• [Task to carry out]: Looking at the listing below, retype exactly the lines starting at the one containing "Page size: 827x473." and ending at the one containing "Rendered at 2001 by 1125 pixels.", both included, and nothing else.

• [The records]:

· · · ·

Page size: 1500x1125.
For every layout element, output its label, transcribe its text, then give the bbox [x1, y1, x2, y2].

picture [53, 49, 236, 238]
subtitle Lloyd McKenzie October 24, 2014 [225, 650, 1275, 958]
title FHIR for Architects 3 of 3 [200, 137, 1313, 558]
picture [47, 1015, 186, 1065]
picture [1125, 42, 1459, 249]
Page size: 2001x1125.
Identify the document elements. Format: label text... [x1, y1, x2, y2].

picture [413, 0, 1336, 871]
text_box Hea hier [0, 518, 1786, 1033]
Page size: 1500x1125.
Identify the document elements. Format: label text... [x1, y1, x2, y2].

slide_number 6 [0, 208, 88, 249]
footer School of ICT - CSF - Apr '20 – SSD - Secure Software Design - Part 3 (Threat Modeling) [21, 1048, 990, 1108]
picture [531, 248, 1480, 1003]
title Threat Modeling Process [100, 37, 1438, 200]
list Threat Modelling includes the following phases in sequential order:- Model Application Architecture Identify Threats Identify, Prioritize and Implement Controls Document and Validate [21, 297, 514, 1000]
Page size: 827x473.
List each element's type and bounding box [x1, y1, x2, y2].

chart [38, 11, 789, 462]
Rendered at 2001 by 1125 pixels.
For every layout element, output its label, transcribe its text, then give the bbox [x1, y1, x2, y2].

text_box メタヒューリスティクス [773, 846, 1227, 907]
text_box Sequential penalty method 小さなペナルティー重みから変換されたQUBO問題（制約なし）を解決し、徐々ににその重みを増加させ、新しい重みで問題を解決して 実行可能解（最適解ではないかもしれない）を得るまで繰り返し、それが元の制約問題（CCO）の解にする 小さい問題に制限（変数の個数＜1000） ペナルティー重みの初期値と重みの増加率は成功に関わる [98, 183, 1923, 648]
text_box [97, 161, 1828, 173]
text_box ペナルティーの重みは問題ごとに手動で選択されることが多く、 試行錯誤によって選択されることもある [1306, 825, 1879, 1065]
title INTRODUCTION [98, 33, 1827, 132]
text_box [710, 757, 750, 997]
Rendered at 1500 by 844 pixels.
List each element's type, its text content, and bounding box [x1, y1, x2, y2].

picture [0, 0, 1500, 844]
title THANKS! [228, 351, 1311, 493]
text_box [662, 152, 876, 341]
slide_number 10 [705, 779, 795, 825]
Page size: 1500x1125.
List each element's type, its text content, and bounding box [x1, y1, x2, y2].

· · · ·

• [Task result]:
Page size: 827x473.
List each element's type and bounding box [x1, y1, x2, y2].

chart [38, 11, 789, 462]
Rendered at 2001 by 1125 pixels.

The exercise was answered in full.